I was lucky and found my mentor and learned about the URA program by chance really. I was required to join an engineering professional society for one of my classes and was having difficulty with the UMBC IEEE website so I contacted Professor Fow-Sen Choa, who oversees the UMBC chapter. I explained I was a computer engineering major and as a professor of the department, he asked if I was interested in doing undergraduate research. We set up a meeting and discussed the different opportunities available.
How did you know this was the project you wanted to do?
Admittedly, when I went to meet with my mentor for the first time I didn't know what to expect. However, after hearing about the projects he was working on, including using lasers as part of brain controlled robotic arm, I couldn't resist finding out more about this research area. We are currently working on using cultured rat neurons for mid-IR optical stimulation and inhibition testing.
What academic background did you have before you started?
As an engineering major I had a fairly strong background in general math and science courses including physics, chemistry, calculus, and computer programming. However, I had no background whatsoever in photonics, which is now my area of research. This was okay though as my mentor as well as graduate students in the research group, were able to explain the basics so I could get a hands-on learning experience right away.
How much time do you put into it?
During the semester I try to put in 5-8 hours a week in order to complete about 70 hours of work per semester. Scheduling work hours is very flexible so I can accommodate my schedule of classes. I also do work during the summer and over winter break where I can put in more time without classes.
Was the application difficult to do?
The application is not long and is very straight forward. If you have some background in your research area, you will be in great shape and even if you do not, you can always get help from your mentor. That is, after all, what they are there for.
How much did your mentor help you with the application?
My mentor helped a lot with the application. As I had no background on the subject, he was very willing to offer other technical papers on the material, as well as help fill in any parts that I was unable to answer due to my lack of knowledge in the field of photonics and the finer details of the project.

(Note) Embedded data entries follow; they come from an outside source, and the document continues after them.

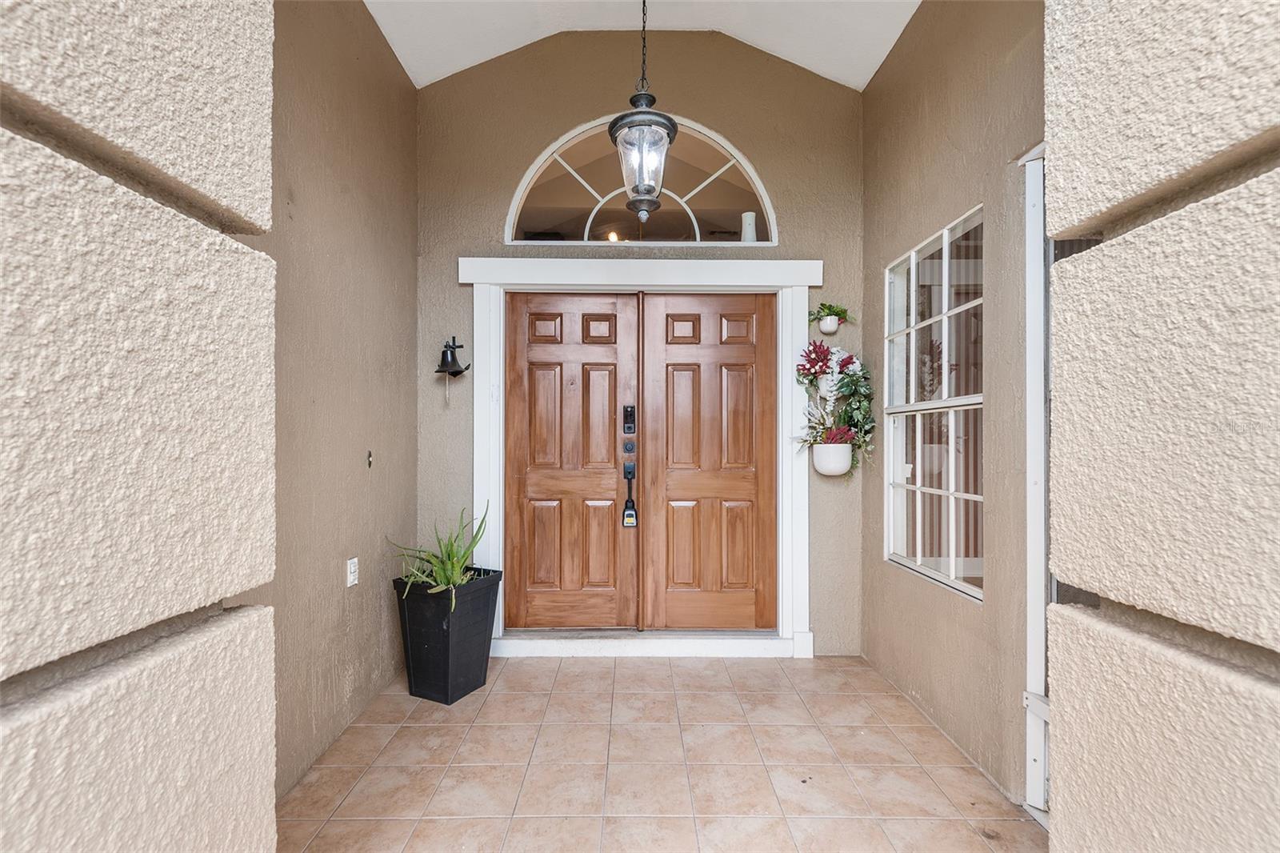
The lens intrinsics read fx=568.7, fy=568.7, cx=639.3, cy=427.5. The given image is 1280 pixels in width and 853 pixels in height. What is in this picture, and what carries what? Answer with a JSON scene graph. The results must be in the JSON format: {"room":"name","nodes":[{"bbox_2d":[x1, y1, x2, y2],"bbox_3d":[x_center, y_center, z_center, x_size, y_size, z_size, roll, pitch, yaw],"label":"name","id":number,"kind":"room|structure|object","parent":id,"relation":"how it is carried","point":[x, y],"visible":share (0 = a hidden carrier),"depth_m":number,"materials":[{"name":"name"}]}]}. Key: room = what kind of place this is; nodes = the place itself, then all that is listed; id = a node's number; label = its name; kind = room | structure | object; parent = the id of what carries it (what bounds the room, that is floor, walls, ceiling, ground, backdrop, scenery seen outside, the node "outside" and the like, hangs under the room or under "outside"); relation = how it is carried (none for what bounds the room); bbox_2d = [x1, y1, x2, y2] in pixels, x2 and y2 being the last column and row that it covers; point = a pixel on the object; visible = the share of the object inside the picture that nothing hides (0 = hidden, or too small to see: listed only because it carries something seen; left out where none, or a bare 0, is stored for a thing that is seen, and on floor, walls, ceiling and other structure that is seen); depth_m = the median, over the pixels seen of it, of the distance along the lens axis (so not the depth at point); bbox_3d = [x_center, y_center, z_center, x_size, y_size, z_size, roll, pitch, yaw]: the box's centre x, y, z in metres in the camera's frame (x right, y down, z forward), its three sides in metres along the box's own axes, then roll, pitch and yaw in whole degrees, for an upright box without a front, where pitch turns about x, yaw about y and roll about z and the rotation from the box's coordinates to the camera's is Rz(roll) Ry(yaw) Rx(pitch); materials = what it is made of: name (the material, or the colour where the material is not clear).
{"room":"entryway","nodes":[
{"label":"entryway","id":0,"kind":"room"},
{"bbox_2d":[0,0,279,852],"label":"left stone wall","id":1,"kind":"structure","parent":0,"point":[269,766],"depth_m":0.53,"materials":[{"name":"beige paint"}]},
{"bbox_2d":[254,0,419,802],"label":"left wall","id":2,"kind":"structure","parent":0,"point":[369,28],"depth_m":2.39,"materials":[{"name":"beige paint"}]},
{"bbox_2d":[346,556,359,586],"bbox_3d":[-1.259,0.632,2.502,0.010,0.118,0.073,0,0,0],"label":"wall outlet","id":3,"kind":"object","parent":2,"relation":"attached to","point":[351,578],"visible":0.98,"depth_m":2.49,"materials":[{"name":"white plastic"}]},
{"bbox_2d":[366,449,374,467],"bbox_3d":[-1.243,0.145,2.634,0.018,0.081,0.035,0,0,0],"label":"wall hook","id":4,"kind":"object","parent":2,"relation":"attached to","point":[369,456],"visible":0.97,"depth_m":2.63,"materials":[{"name":"black metal"}]},
{"bbox_2d":[414,25,864,654],"bbox_3d":[-0.011,-0.581,3.405,2.774,3.785,0.187,0,0,0],"label":"back wall","id":5,"kind":"structure","parent":0,"point":[464,247],"depth_m":3.33,"materials":[{"name":"beige paint"}]},
{"bbox_2d":[434,336,469,375],"bbox_3d":[-1.069,-0.404,3.231,0.188,0.236,0.226,0,0,0],"label":"bell","id":6,"kind":"object","parent":5,"relation":"attached to","point":[459,346],"visible":0.99,"depth_m":3.20,"materials":[{"name":"black metal"}]},
{"bbox_2d":[456,256,815,657],"bbox_3d":[0.012,0.174,3.365,2.127,2.257,0.200,0,0,0],"label":"door frame","id":7,"kind":"structure","parent":5,"relation":"attached to","point":[714,279],"depth_m":3.32,"materials":[{"name":"white paint"}]},
{"bbox_2d":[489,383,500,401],"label":"doorbell","id":8,"kind":"object","parent":7,"relation":"attached to","point":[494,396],"visible":0.97,"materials":[{"name":"white plastic"}]},
{"bbox_2d":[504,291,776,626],"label":"double door","id":9,"kind":"structure","parent":7,"relation":"in","point":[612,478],"depth_m":3.43,"materials":[{"name":"brown wood"}]},
{"bbox_2d":[622,404,635,434],"bbox_3d":[-0.062,-0.047,3.425,0.062,0.183,0.050,0,0,0],"label":"door lock","id":10,"kind":"object","parent":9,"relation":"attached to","point":[627,411],"visible":0.97,"depth_m":3.42,"materials":[{"name":"black metal"}]},
{"bbox_2d":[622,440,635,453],"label":"deadbolt","id":11,"kind":"object","parent":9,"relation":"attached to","point":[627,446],"visible":0.94,"depth_m":3.34,"materials":[{"name":"metal"}]},
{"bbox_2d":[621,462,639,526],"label":"door handle","id":12,"kind":"object","parent":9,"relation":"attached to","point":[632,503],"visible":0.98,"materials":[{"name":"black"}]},
{"bbox_2d":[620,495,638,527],"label":"lockbox","id":13,"kind":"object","parent":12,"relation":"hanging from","point":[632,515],"visible":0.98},
{"bbox_2d":[504,116,777,245],"bbox_3d":[0.010,-1.427,3.370,1.597,0.775,0.079,0,0,0],"label":"arched window","id":14,"kind":"structure","parent":5,"relation":"in","point":[585,202],"depth_m":3.36,"materials":[{"name":"glass"}]},
{"bbox_2d":[740,212,756,241],"bbox_3d":[0.639,-1.138,3.327,0.093,0.217,0.090,0,0,0],"label":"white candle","id":15,"kind":"object","parent":14,"relation":"in","point":[747,214],"visible":0.74,"depth_m":3.30,"materials":[{"name":"white wax"}]},
{"bbox_2d":[818,314,839,334],"bbox_3d":[1.053,-0.568,3.162,0.100,0.092,0.102,0,0,0],"label":"wall planter","id":16,"kind":"object","parent":5,"relation":"attached to","point":[833,326],"visible":0.82,"depth_m":3.13,"materials":[{"name":"white ceramic"}]},
{"bbox_2d":[808,300,851,333],"bbox_3d":[1.051,-0.620,3.158,0.255,0.184,0.166,0,0,0],"label":"potted plant","id":17,"kind":"object","parent":16,"relation":"in","point":[830,309],"visible":0.99,"depth_m":3.13,"materials":[{"name":"green plant"}]},
{"bbox_2d":[810,441,853,475],"bbox_3d":[1.057,0.170,3.126,0.225,0.186,0.183,0,0,0],"label":"wall planter","id":18,"kind":"object","parent":5,"relation":"attached to","point":[822,468],"visible":0.84,"depth_m":3.07,"materials":[{"name":"white ceramic"}]},
{"bbox_2d":[792,340,875,476],"bbox_3d":[1.063,-0.101,3.088,0.465,0.779,0.292,0,0,0],"label":"flower arrangement","id":19,"kind":"object","parent":18,"relation":"in","point":[847,374],"visible":0.96,"depth_m":3.09,"materials":[{"name":"plant"}]},
{"bbox_2d":[360,0,921,89],"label":"ceiling","id":20,"kind":"structure","parent":0,"point":[860,88],"depth_m":3.07,"materials":[{"name":"white paint"}]},
{"bbox_2d":[609,4,675,219],"bbox_3d":[0.011,-1.560,2.360,0.279,1.424,0.288,0,0,0],"label":"pendant lantern","id":21,"kind":"object","parent":20,"relation":"hanging from","point":[612,125],"visible":1,"depth_m":2.32,"materials":[{"name":"black metal"}]},
{"bbox_2d":[272,654,1044,852],"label":"tile floor","id":22,"kind":"structure","parent":0,"point":[750,670],"depth_m":2.20,"materials":[{"name":"beige tile"}]},
{"bbox_2d":[393,567,502,703],"bbox_3d":[-0.974,1.027,2.885,0.374,0.569,0.382,0,0,27],"label":"planter","id":23,"kind":"object","parent":22,"relation":"on","point":[432,650],"visible":0.88,"depth_m":2.76,"materials":[{"name":"black plastic"}]},
{"bbox_2d":[387,504,492,610],"bbox_3d":[-0.977,0.651,2.859,0.609,0.516,0.623,0,0,0],"label":"aloe plant","id":24,"kind":"object","parent":23,"relation":"in","point":[450,553],"visible":0.73,"depth_m":2.83,"materials":[{"name":"green plant"}]},
{"bbox_2d":[491,631,806,658],"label":"door threshold","id":25,"kind":"object","parent":22,"relation":"on","point":[692,647],"visible":0.86,"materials":[{"name":"white"}]},
{"bbox_2d":[859,0,1045,814],"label":"right wall","id":26,"kind":"structure","parent":0,"point":[878,262],"depth_m":2.32,"materials":[{"name":"beige paint"}]},
{"bbox_2d":[882,205,983,600],"bbox_3d":[1.355,-0.082,2.601,0.084,1.570,0.908,0,0,0],"label":"window","id":27,"kind":"structure","parent":26,"relation":"in","point":[953,493],"depth_m":2.61,"materials":[{"name":"white glass"}]},
{"bbox_2d":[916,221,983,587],"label":"vertical blinds","id":28,"kind":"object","parent":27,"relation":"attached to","point":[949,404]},
{"bbox_2d":[1023,146,1051,819],"bbox_3d":[1.409,0.188,1.666,0.182,2.274,0.892,0,0,0],"label":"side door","id":29,"kind":"structure","parent":26,"relation":"attached to","point":[1033,682],"depth_m":1.97,"materials":[{"name":"white"}]},
{"bbox_2d":[1044,0,1279,852],"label":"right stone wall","id":30,"kind":"structure","parent":0,"point":[1058,724],"depth_m":0.52,"materials":[{"name":"beige paint"}]}
]}

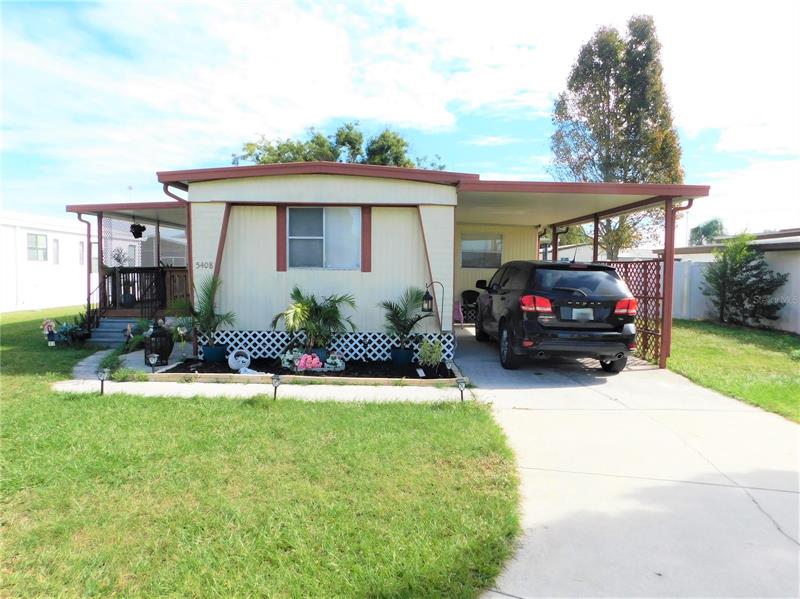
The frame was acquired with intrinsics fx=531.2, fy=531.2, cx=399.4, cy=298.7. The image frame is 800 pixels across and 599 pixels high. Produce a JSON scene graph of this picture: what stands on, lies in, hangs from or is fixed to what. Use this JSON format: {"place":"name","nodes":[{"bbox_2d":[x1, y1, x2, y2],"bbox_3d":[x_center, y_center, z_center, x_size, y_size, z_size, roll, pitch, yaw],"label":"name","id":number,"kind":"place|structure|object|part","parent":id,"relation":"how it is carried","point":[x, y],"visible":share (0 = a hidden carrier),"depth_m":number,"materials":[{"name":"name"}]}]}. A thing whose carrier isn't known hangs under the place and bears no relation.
{"place":"outdoors","nodes":[
{"label":"outdoors","id":0,"kind":"place"},
{"bbox_2d":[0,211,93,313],"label":"white building","id":1,"kind":"structure","parent":0,"point":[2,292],"depth_m":21.54,"materials":[{"name":"white paint"}]},
{"bbox_2d":[27,233,47,260],"bbox_3d":[-14.047,-2.021,20.470,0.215,1.167,1.076,0,3,0],"label":"window","id":2,"kind":"structure","parent":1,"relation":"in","point":[33,252],"depth_m":20.54,"materials":[{"name":"grey glass"}]},
{"bbox_2d":[51,238,59,263],"bbox_3d":[-13.714,-1.857,21.092,0.187,1.118,0.521,0,3,0],"label":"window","id":3,"kind":"structure","parent":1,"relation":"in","point":[57,242],"depth_m":21.13,"materials":[{"name":"white"}]},
{"bbox_2d":[78,241,85,265],"bbox_3d":[-12.571,-1.775,20.977,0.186,1.123,0.750,0,3,0],"label":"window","id":4,"kind":"structure","parent":1,"relation":"in","point":[81,250],"depth_m":20.98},
{"bbox_2d":[0,306,521,598],"label":"lawn","id":5,"kind":"structure","parent":0,"point":[53,395],"materials":[{"name":"green plant"}]},
{"bbox_2d":[41,319,56,344],"bbox_3d":[-7.086,0.704,10.733,0.330,0.585,0.318,0,3,0],"label":"garden ornament","id":6,"kind":"object","parent":5,"relation":"on","point":[50,326],"visible":0.96,"depth_m":10.68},
{"bbox_2d":[42,316,92,346],"bbox_3d":[-6.886,0.658,11.015,1.079,0.633,0.990,0,3,0],"label":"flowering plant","id":7,"kind":"object","parent":5,"relation":"on","point":[63,331],"visible":0.76,"depth_m":10.93,"materials":[{"name":"plant"}]},
{"bbox_2d":[96,368,108,394],"bbox_3d":[-3.745,1.061,6.701,0.150,0.393,0.118,0,3,0],"label":"path light","id":8,"kind":"object","parent":5,"relation":"on","point":[101,376],"visible":0.98,"depth_m":6.68,"materials":[{"name":"black"}]},
{"bbox_2d":[90,317,142,346],"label":"steps","id":9,"kind":"structure","parent":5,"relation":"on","point":[108,334],"depth_m":11.49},
{"bbox_2d":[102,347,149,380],"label":"shrub","id":10,"kind":"object","parent":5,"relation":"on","point":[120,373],"visible":0.64,"depth_m":7.78,"materials":[{"name":"green plant"}]},
{"bbox_2d":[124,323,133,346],"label":"garden ornament","id":11,"kind":"object","parent":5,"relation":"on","point":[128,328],"visible":0.92,"depth_m":10.09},
{"bbox_2d":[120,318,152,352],"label":"shrub","id":12,"kind":"object","parent":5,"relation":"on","point":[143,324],"visible":0.68,"depth_m":10.15,"materials":[{"name":"green plant"}]},
{"bbox_2d":[270,374,280,399],"bbox_3d":[-1.515,1.097,6.478,0.134,0.355,0.125,0,3,0],"label":"path light","id":13,"kind":"object","parent":5,"relation":"on","point":[277,378],"visible":0.98,"depth_m":6.45,"materials":[{"name":"black"}]},
{"bbox_2d":[151,356,460,383],"bbox_3d":[-1.262,1.104,8.049,4.928,0.161,1.717,0,3,0],"label":"garden bed","id":14,"kind":"object","parent":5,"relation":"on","point":[234,373],"visible":0.48,"depth_m":7.68,"materials":[{"name":"black wood"}]},
{"bbox_2d":[147,353,158,372],"bbox_3d":[-3.704,0.979,7.985,0.153,0.343,0.140,0,3,0],"label":"path light","id":15,"kind":"object","parent":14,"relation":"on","point":[153,358],"visible":0.99,"depth_m":7.96,"materials":[{"name":"black"}]},
{"bbox_2d":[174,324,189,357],"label":"flower","id":16,"kind":"object","parent":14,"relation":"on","point":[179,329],"visible":0.97,"depth_m":8.90,"materials":[{"name":"plant"}]},
{"bbox_2d":[202,343,227,361],"bbox_3d":[-3.069,0.898,8.838,0.407,0.263,0.404,0,3,0],"label":"plant pot","id":17,"kind":"object","parent":14,"relation":"on","point":[214,358],"visible":0.88,"depth_m":8.69,"materials":[{"name":"blue ceramic"}]},
{"bbox_2d":[173,272,234,346],"bbox_3d":[-3.226,0.186,8.796,1.116,1.213,1.085,0,3,0],"label":"potted palm","id":18,"kind":"object","parent":17,"relation":"in","point":[202,316],"visible":0.95,"depth_m":8.76,"materials":[{"name":"green plant"}]},
{"bbox_2d":[227,349,251,371],"bbox_3d":[-2.484,0.950,8.254,0.367,0.347,0.206,0,3,0],"label":"decoration","id":19,"kind":"object","parent":14,"relation":"on","point":[232,364],"visible":0.98,"depth_m":8.20,"materials":[{"name":"white"}]},
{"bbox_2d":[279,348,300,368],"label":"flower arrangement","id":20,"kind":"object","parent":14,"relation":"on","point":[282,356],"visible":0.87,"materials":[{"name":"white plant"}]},
{"bbox_2d":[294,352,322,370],"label":"pink flower","id":21,"kind":"object","parent":14,"relation":"on","point":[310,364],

What is your advice to other students about getting involved in research?
Do not hesitate to get involved. If you have a particular subject or idea you want to explore, you should pursue it but even if you do not and just know you would like to get involved in some project speak with your advisor, professor's in your department, and the Shriver Center for opportunities that interest you. Even if you do not have a background in the field, as I did not, you should still investigate it as the professors on campus are very helpful in getting you up to speed and involved in work you enjoy. Remember, the idea is to investigate a subject or problem you are interested in, so you don't need to already be an expert coming into the game.